Farming News - Top 3 reasons why you need flies in your business

Top 3 reasons why you need flies in your business

By Larry Kotch, Co-Founder and CCO  of Flybox (

Weather changes, rising input and production costs, uncertain output values, and calls for sustainable practices are putting UK farmers under increasing pressure.

One option that provides a variety of solutions is for farmers to integrate a fly farm as part of their agricultural operations. Incorporating a fly farm into an existing farm’s practices can provide several advantages and address specific challenges farmers are facing today.

Product innovation

There are many valid reasons farmers might consider starting a fly farm. Insect larvae from a fly farm is a nutritious and sustainable protein source for livestock, poultry, and aquaculture, which reduces the reliance on conventional feed sources, such as soy or fishmeal. For farmers interested in planet-friendly agribusiness models, using insects in feed can enrich their livestock products and confer many health benefits to the animals,

Fly farming also helps to offset waste management expenses, as fly farms are efficient in processing organic waste materials, such as crop residues, manure, and food scraps, into valuable insect biomass. This helps farmers to manage waste on-site and reduces the need for waste disposal, while also contributing to more sustainable farming.

And, because insects like black soldier fly larvae are excellent at breaking down organic matter and recycling nutrients, the insect waste (frass) produced can be used as a nutrient-rich fertiliser to enhance soil fertility and improve crop yields.

Undoubtedly fly farms play a key role in circular economy models, where organic waste is converted into valuable resources, closing the loop on waste disposal and resource utilisation, and bringing back into the system food that otherwise would be wasted or sent to landfill.

Promotes sustainability

Fly farms help farmers align with sustainable practices by reducing waste, conserving resources, and promoting circular economy principles. Additionally, the nutrient-rich frass produced by fly larvae can aid in improving soil structure and microbial activity, leading to healthier and more productive soils. Water retention is another benefit, as insect farming, including fly farms, generally requires less water than conventional livestock production.
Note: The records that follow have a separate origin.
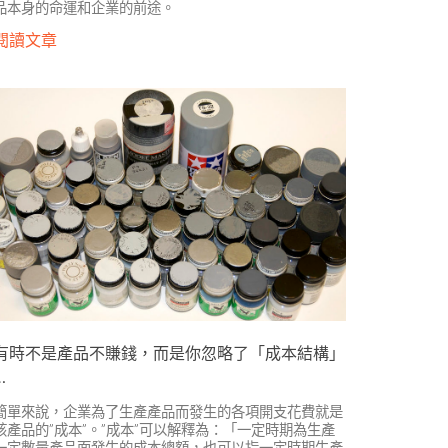
品本身的命運和企業的前途。
閱讀文章
有時不是產品不賺錢，而是你忽略了「成本結構」
…
簡單來說，企業為了生產產品而發生的各項開支花費就是
該產品的”成本”。”成本”可以解釋為：「一定時期為生產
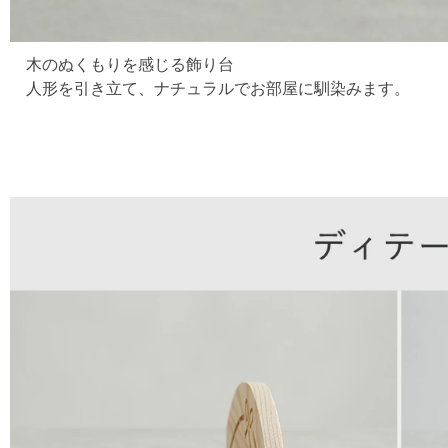
木のぬくもりを感じる飾り台
人形を引き立て、ナチュラルでお部屋に馴染みます。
These benefits can all enhance a farm's reputation and appeal to environmentally conscious consumers. There is a growing awareness among the public that unsustainable practices have serious impacts on people and the environment, and a rising number of consumers are demanding sustainably farmed options.

People are increasingly want to make the right spending choices to live a healthier and more sustainable life - by adopting insect farming technology, a farmer demonstrates a commitment to innovation and adaptation to changing agricultural practices.

According to the World Health Organisation (WHO), this need for sustainable resource management within the agricultural sector is increasingly urgent, with WHO stating that “the how and where we produce food is one of the most important conservation issues of the 21st century”.

Boosting revenue and resilience

Incorporating a fly farm can help to diversify a farmer's income stream, as insect-based products like protein-rich feed or fertiliser can be sold, adding a new revenue source to an existing agricultural business. And because fly farms require relatively little space, water, and feed compared to traditional livestock farming, their resource efficiency makes them a viable solution for protein production, especially in areas with limited resources.

Finally, fly farming can help a farmer build resilience in the face of unpredictable climate change. By diversifying feed sources and optimising nutrient recycling, farmers can enhance the resilience of their operations to climate change and potential disruptions in feed supply chains. Fly farms also contribute to localised food systems by producing protein and feed ingredients locally. This reduces the need to rely on distant supply chains and supports community resilience.

Starting and managing a fly farm requires planning and commitment, but it undoubtedly offers farmers a range of benefits that align with modern sustainable and environmentally conscious agricultural practices.